Results: Using immunofluorescence, we have demonstrated CLR and RAMPs were more colocalized when chondrocytes were cultured in hypoxia, and especially in inflammatory environment. Coupled with AMPc measurements, those data suggest that the receptor is functional. Moreover, in such conditions, ADM secretion was significantly increased and exogenous ADM (10−6 M) demonstrated anti-apoptotic activity. Nevertheless, ADM failed to modulate mRNA production of pro-inflammatory factors. Regarding joint degradation rate of meniscetomized mice, neither ADM nor the 2252ADM have had a protective effect on apoptosis and chondrolysis.

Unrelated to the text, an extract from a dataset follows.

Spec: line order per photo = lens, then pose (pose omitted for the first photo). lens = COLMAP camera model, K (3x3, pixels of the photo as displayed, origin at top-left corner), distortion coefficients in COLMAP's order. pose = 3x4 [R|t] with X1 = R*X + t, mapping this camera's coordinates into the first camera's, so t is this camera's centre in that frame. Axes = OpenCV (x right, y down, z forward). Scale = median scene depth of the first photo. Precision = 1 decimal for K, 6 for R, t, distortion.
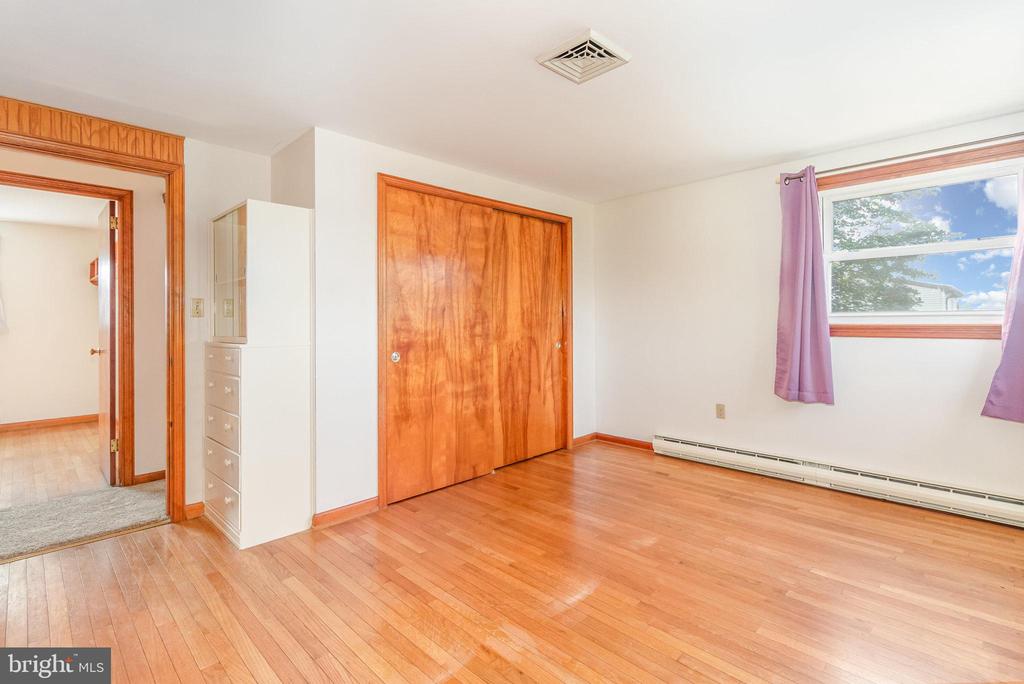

Conclusion: In «physiological environment», BAC were able to produce both ADM and functional receptor components. In addition, ADM treatment prevented FasL-induced apoptosis in hypoxia although its anti-inflammatory effect was not confirmed in these cells. Contrary to our expectations based on the CIA model, ADM or its derived peptide 2252ADM administered systemically did not disclose any effect on OA progression. Direct intra-articular effects of ADM might be investigated.